### Work order
The material below holds pictures, which are to be left out; copy exactly the lines from the one with "lenguaje de la c" through the one with "أخر المقالات".

━━━━━━━━━━━━━━━━━━━━━━━━━━━━━━

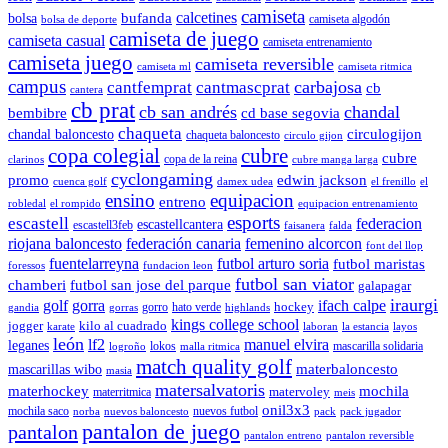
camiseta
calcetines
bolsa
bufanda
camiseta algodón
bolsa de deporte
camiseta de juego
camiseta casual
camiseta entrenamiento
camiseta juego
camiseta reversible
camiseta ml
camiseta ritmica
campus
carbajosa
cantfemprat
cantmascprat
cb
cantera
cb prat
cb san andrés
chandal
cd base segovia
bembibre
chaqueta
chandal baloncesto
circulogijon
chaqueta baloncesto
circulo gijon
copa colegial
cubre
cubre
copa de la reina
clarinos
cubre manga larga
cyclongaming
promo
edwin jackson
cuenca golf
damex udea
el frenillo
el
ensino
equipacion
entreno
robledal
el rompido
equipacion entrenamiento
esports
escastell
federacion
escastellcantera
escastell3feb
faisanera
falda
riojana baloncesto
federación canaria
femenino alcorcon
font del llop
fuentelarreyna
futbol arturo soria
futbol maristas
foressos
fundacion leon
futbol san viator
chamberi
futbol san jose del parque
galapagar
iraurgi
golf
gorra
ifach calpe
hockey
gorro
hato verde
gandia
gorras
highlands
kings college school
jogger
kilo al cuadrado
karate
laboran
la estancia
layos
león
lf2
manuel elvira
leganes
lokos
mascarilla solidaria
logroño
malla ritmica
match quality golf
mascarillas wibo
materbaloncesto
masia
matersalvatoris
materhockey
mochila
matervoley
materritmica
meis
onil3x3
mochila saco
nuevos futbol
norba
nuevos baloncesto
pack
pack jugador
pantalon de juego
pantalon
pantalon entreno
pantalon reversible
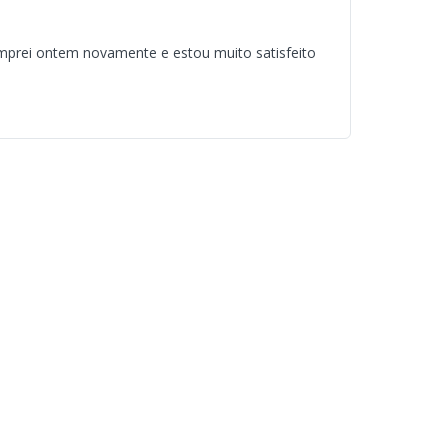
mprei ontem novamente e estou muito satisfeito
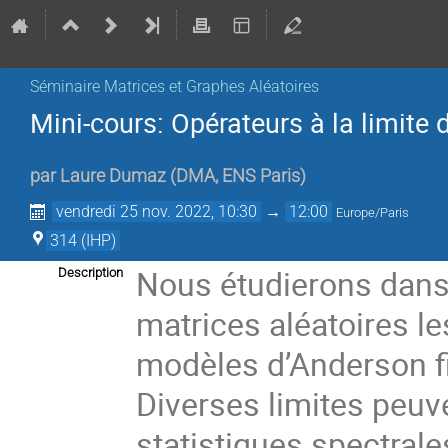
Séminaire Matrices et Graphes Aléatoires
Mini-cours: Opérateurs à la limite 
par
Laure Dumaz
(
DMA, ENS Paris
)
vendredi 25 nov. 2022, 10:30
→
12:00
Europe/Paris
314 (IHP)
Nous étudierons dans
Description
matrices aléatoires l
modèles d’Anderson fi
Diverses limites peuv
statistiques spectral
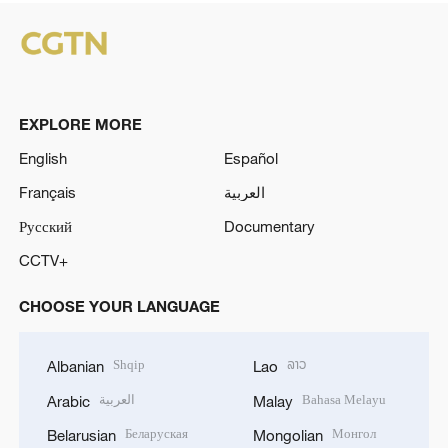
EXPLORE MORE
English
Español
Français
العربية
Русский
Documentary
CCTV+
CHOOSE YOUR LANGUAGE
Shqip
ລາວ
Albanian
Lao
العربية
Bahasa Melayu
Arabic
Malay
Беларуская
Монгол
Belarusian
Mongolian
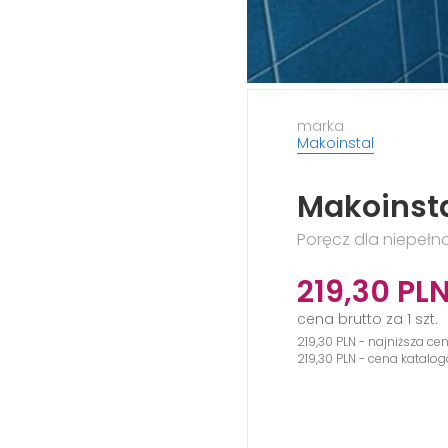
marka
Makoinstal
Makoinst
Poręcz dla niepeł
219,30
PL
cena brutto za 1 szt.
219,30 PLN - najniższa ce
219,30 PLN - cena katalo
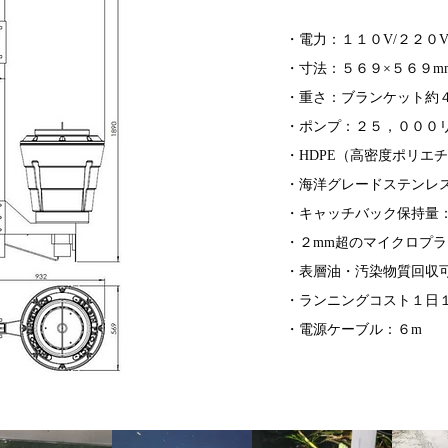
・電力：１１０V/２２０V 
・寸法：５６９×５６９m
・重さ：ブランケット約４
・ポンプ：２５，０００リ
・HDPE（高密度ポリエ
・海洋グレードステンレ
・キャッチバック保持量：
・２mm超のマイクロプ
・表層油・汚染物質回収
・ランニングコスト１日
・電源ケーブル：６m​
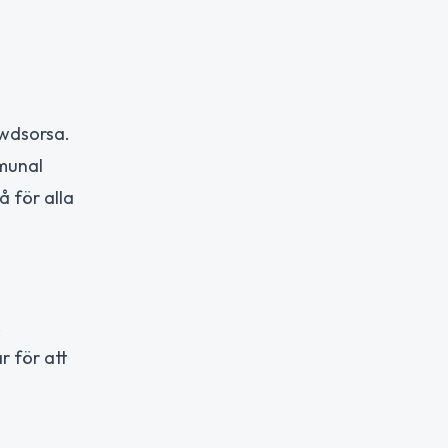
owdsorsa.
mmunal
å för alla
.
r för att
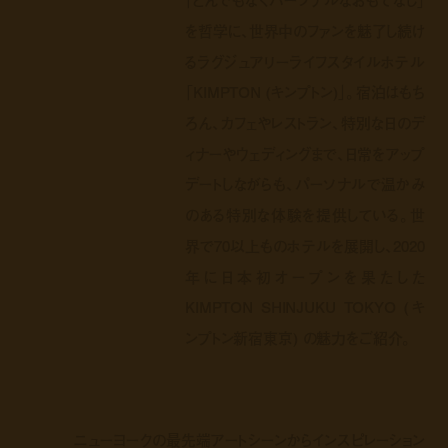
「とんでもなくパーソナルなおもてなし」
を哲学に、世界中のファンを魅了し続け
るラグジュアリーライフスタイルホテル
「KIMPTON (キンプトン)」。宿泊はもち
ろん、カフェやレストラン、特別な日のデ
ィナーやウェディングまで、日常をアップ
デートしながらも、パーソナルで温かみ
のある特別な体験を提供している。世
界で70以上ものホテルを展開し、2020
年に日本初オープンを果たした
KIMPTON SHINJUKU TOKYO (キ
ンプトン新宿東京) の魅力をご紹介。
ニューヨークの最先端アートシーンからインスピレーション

━━━━━━━━━━━━━━━━━━━━━━━━━━━━━━

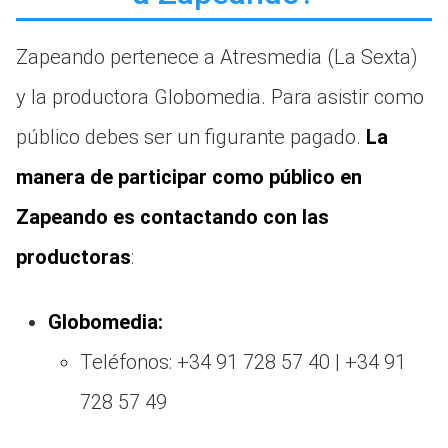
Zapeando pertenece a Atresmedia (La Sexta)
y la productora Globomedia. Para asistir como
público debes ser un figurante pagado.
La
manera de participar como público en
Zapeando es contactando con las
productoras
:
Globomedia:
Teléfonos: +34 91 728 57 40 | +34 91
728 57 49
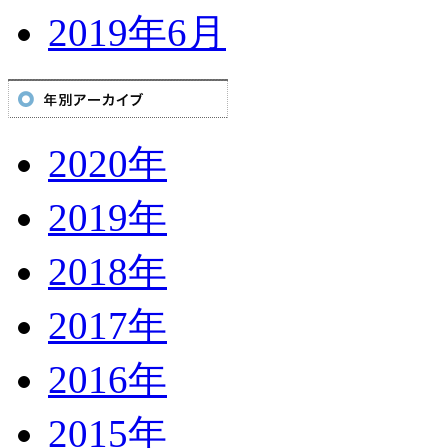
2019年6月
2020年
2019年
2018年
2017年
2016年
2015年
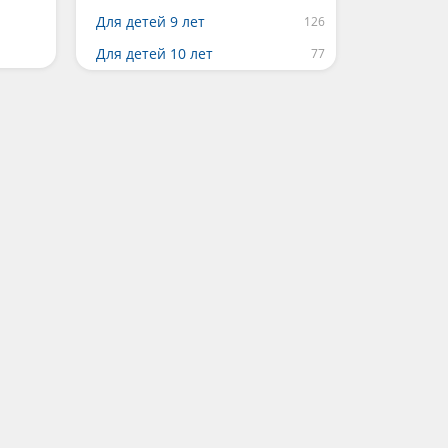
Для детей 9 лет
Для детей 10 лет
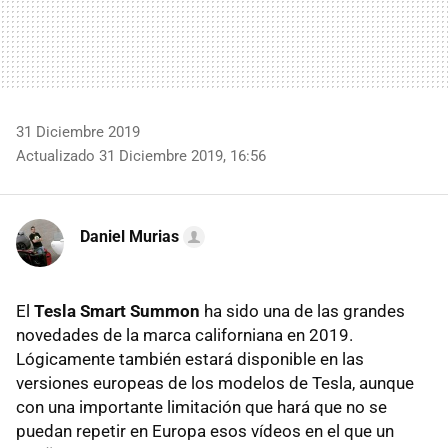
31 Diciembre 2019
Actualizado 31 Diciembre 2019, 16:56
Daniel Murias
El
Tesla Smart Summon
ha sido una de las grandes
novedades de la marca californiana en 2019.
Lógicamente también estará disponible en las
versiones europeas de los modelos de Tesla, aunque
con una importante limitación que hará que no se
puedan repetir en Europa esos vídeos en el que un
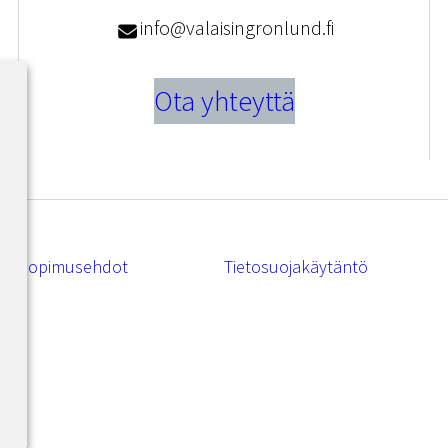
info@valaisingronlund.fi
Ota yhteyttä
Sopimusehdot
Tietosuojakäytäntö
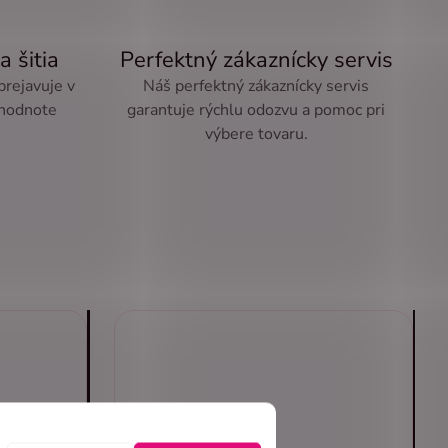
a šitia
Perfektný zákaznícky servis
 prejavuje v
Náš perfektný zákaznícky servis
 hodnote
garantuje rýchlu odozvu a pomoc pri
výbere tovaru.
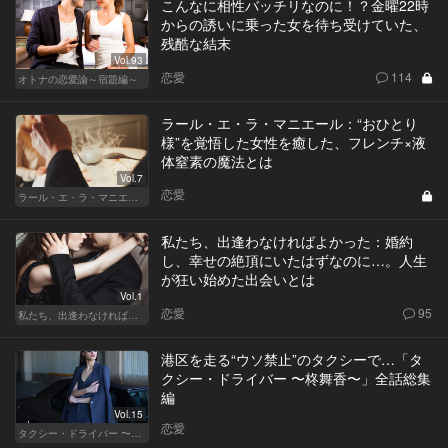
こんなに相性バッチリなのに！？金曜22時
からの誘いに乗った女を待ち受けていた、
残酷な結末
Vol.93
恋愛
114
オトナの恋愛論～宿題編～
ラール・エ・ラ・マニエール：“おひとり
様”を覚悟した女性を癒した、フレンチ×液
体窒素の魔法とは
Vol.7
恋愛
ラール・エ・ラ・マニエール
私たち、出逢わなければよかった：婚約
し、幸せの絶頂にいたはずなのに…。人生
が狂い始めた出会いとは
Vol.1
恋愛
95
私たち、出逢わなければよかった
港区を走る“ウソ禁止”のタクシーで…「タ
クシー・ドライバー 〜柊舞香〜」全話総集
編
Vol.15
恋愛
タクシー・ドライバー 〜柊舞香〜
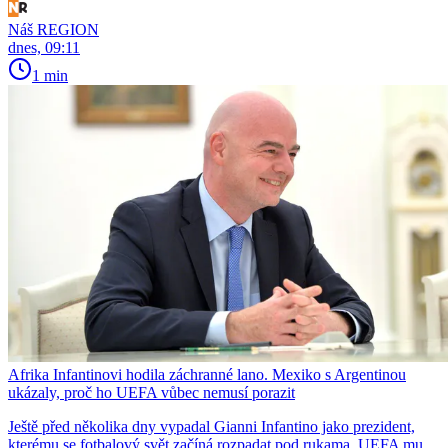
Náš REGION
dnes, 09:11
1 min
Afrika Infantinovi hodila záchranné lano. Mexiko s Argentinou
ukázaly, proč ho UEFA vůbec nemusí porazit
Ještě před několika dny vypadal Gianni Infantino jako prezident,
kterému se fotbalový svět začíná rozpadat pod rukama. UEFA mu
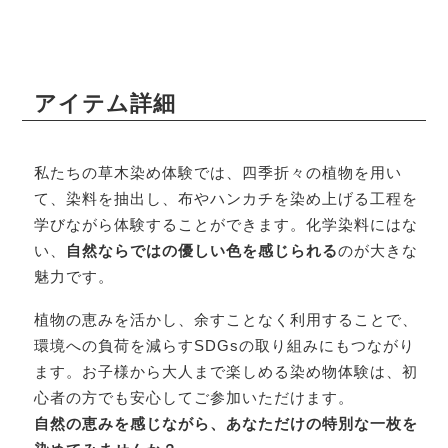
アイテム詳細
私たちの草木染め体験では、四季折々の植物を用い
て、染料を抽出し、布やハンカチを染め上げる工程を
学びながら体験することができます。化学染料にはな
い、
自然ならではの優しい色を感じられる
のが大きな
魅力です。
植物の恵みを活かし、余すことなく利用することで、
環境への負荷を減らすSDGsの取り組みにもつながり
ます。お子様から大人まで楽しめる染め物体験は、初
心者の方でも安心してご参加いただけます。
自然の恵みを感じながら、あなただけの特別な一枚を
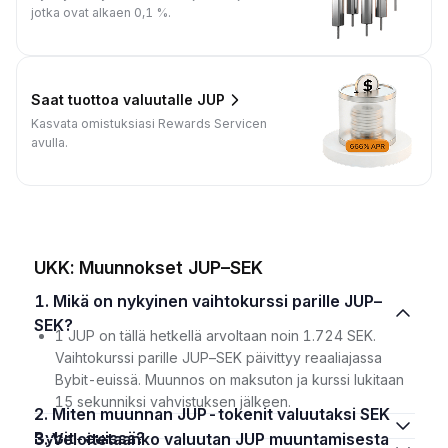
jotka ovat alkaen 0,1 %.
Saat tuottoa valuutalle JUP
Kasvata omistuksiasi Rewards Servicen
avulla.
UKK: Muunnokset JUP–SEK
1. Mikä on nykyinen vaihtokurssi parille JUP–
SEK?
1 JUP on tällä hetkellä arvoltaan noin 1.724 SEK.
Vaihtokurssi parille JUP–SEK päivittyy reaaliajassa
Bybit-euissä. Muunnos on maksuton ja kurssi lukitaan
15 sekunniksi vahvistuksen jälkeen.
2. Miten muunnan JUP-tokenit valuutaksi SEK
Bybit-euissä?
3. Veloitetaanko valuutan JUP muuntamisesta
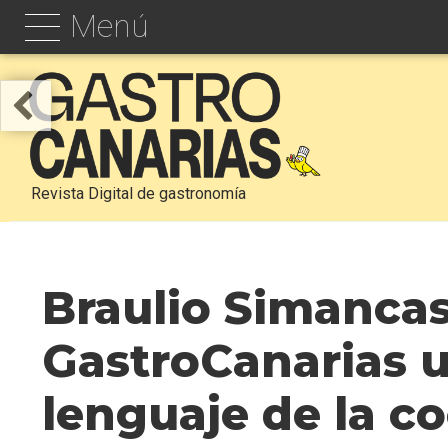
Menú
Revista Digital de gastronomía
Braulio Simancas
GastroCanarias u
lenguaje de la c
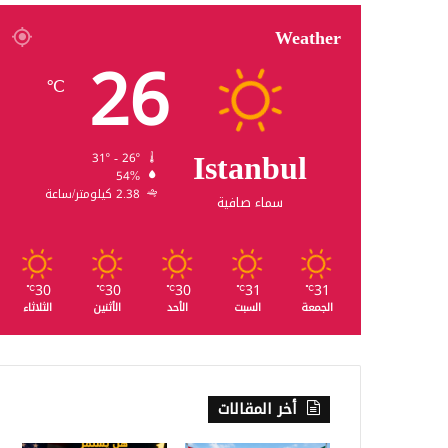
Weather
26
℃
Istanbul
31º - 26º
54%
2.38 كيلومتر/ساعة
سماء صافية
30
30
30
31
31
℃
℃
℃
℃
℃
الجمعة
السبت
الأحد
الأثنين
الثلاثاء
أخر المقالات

━━━━━━━━━━━━━━━━━━━━━━━━━━━━━━

### Answer space
lenguaje de la c
Weather
26
℃
Istanbul
31º - 26º
54%
2.38 كيلومتر/ساعة
سماء صافية
30
30
30
31
31
℃
℃
℃
℃
℃
الجمعة
السبت
الأحد
الأثنين
الثلاثاء
أخر المقالات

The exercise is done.